* **What you need to do**
For this listing, the lines between the one holding "División Ventanas de Codelco." and the one holding "Alize Puffy", inclusive, must be set down exactly.

* **Provided records**
((

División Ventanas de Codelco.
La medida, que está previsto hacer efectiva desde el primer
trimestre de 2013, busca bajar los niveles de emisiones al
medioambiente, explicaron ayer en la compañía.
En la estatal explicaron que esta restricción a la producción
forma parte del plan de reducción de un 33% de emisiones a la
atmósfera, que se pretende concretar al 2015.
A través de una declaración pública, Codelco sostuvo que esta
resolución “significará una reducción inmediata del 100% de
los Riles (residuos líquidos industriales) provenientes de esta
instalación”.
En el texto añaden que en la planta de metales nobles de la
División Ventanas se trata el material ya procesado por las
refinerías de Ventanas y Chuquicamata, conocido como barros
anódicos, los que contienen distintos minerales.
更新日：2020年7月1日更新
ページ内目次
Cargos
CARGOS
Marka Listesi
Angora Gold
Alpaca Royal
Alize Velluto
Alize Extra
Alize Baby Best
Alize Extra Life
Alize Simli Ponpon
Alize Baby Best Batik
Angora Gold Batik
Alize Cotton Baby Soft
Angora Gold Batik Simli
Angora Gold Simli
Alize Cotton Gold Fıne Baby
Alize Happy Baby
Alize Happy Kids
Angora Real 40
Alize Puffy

))
((

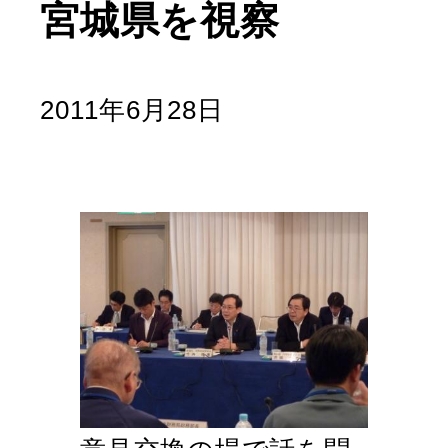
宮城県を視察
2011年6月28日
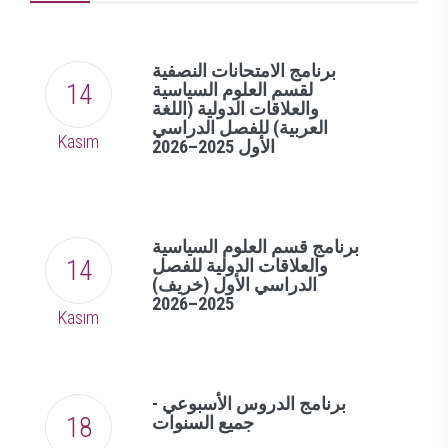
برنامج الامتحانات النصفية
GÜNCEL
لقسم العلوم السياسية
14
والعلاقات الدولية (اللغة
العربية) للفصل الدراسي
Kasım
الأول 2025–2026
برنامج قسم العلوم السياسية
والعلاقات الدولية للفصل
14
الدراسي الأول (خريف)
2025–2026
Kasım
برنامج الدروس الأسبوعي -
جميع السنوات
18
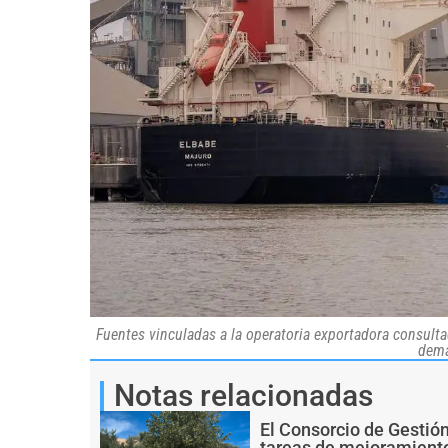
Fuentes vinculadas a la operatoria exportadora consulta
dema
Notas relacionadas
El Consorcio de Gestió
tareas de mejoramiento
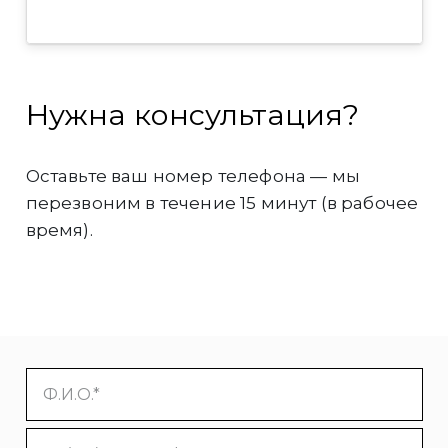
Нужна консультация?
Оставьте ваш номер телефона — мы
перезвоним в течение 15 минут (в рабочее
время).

))
((

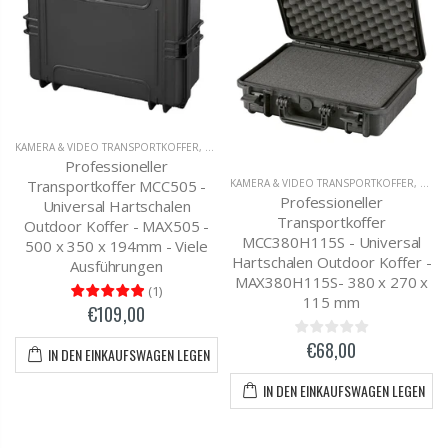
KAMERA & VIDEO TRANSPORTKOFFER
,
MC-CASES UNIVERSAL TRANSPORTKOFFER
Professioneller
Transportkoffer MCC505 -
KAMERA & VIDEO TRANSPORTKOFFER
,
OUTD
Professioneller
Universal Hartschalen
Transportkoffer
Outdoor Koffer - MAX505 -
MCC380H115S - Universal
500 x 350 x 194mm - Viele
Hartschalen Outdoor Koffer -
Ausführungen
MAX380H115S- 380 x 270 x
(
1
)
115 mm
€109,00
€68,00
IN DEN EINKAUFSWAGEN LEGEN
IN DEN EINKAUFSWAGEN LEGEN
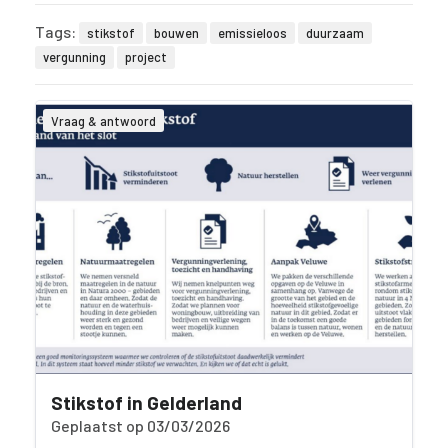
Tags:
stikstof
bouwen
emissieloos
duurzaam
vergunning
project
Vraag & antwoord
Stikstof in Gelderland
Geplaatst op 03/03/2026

))

* **Written response**
División Ventanas de Codelco.
La medida, que está previsto hacer efectiva desde el primer
trimestre de 2013, busca bajar los niveles de emisiones al
medioambiente, explicaron ayer en la compañía.
En la estatal explicaron que esta restricción a la producción
forma parte del plan de reducción de un 33% de emisiones a la
atmósfera, que se pretende concretar al 2015.
A través de una declaración pública, Codelco sostuvo que esta
resolución “significará una reducción inmediata del 100% de
los Riles (residuos líquidos industriales) provenientes de esta
instalación”.
En el texto añaden que en la planta de metales nobles de la
División Ventanas se trata el material ya procesado por las
refinerías de Ventanas y Chuquicamata, conocido como barros
anódicos, los que contienen distintos minerales.
更新日：2020年7月1日更新
ページ内目次
Cargos
CARGOS
Marka Listesi
Angora Gold
Alpaca Royal
Alize Velluto
Alize Extra
Alize Baby Best
Alize Extra Life
Alize Simli Ponpon
Alize Baby Best Batik
Angora Gold Batik
Alize Cotton Baby Soft
Angora Gold Batik Simli
Angora Gold Simli
Alize Cotton Gold Fıne Baby
Alize Happy Baby
Alize Happy Kids
Angora Real 40
Alize Puffy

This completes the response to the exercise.